Challenging Assumptions

Challenging Assumptions

Lately, I’ve been busy.

I currently run MUX, a local music venue in Richland Wa. We focus on regional and local independent music, producing between one and three shows a month. I’ve been learning a ton – not only about the music industry, booking, production, and promotion, but about myself.

Assumptions are essential for effective life-living and thing-building. You can’t do any one thing without having some preconcieved idea about what you should do, or at least how you should learn to do that thing. However, assumptions are only healthy when they are constantly challenged in your own head.

For example: most MUX shows don’t sell many presale tickets. We generally announce the show three weeks in advance, and offer cheaper presale tickets right away. One or two tickets will sell in the first two weeks, but the majority of the ticket sales will be in the last two days before the show. This is generally fine, aside from the fact that it’s difficult to figure out how many people will show up ahead of time.

Two weeks ago, we put on an outdoor festival called TriFest, in connection with a local art/design/tech/entrepreneurship conference called TriConf. Ten bands (all regional medium-sized bands) played over the two nights of TriConf. Two-day wristbands were $35 presale, $40 day of show, and TriConf attendees received free wristbands. Leading up to the festival, wristband sales looked much the same – one or two wristbands sold in the first two weeks of promotion, and a couple more in the last week.

The first night of the show, almost nobody showed up. The attendees from TriConf trickled in and out, but a grand total of a dozen festival-goers made it out that night. It felt like an utter failure, and I didn’t know why.

Later that night, I was taken aside by a good friend and fellow MUX teammate. He told me that he honestly felt that the ticket price had scared off a lot of folks, and that would account for the dissapointing turnout that night. This didn’t come as a shock to me – I had worried about the ticket price – but I realized that my unchallenged assumptions about ticket sale patterns had prevented me from seeing that the price was too high, and people weren’t going to come.

There’s a good cliche out there: “you can’t know what you don’t know”. Assumptions work off the worst side of that – you feel that you have a grasp on whatever’s at hand, but left unchallenged, you’re completely blind to any potential problems that your assumptions don’t account for.

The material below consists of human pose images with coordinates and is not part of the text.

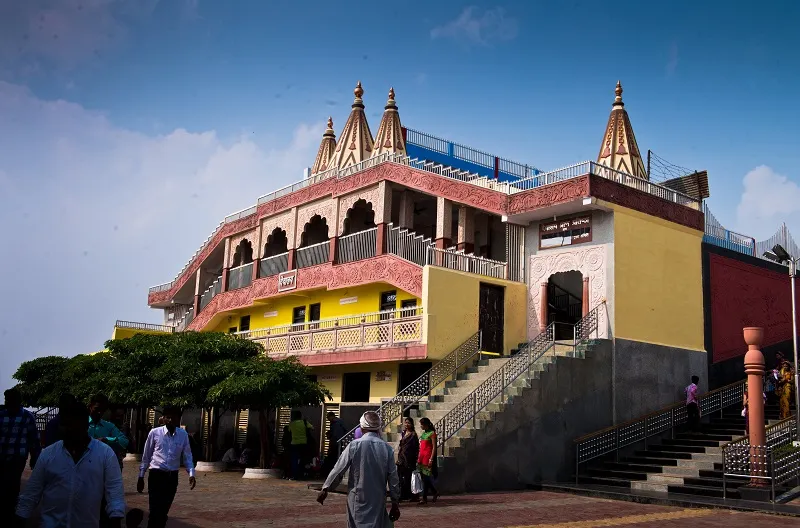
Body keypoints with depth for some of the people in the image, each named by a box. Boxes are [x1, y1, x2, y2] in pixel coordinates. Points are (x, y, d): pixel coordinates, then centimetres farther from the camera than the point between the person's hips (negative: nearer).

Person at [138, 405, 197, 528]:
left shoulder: (183, 434, 2)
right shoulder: (154, 432, -4)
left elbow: (187, 456, 3)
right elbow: (146, 456, 4)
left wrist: (191, 474, -11)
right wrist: (141, 477, 7)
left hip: (172, 477, 3)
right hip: (156, 475, -3)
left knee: (164, 511, 12)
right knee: (155, 510, -11)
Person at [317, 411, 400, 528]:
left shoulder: (354, 445, -7)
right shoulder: (387, 448, -3)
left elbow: (338, 470, -5)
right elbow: (393, 478, 0)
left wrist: (325, 489, 7)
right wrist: (395, 504, 8)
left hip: (358, 500, -1)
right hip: (378, 500, 1)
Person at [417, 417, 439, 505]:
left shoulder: (432, 433, -6)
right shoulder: (423, 433, 16)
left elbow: (434, 447, -11)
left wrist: (431, 459, -17)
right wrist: (418, 458, 14)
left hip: (428, 457, -8)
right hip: (421, 457, 8)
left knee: (426, 477, -6)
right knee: (423, 477, 8)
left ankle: (424, 498, -2)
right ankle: (435, 492, 25)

I’m seeking to break down that wall for myself. I need to be able to see the holes in my assumptions and fill them with the information that is already there, waiting for me to ask the right questions to discover it.

Here’s my plan.

  • start asking myself “what if” questions to find parts of my projects that haven’t been considered, and then
  • learn to find people who may have honest perspective on my projects and ask probing questions to gain that perspective myself.
  • to learn to channel the “irrational” anxious feelings that come with new projects into constructive critiscism of my assumptions
  • to document my failures and reference them often in relation to my current projects

In the end, we made the second night of TriFest free to all, and promoted the crap out of it that day, thanks to feedback and ideas from another member of the MUX team. By personally asking people to invite all their friends, writing a blog post on the MUX site about why we made the second night free, and pushing it out on all the interwubs, 300 people came to that night’s show. That’s great, but had I been able to understand how people percieved the ticket pricing ahead of time, the whole weekend could have been packed out, and I could have been selling tickets at greater than $0.

I’d crave your thoughts. How do you challenge your assumptions? Has hindsight enlightened your current planning process? What are some methods that you use to gain perspective when you are planning and executing your projects?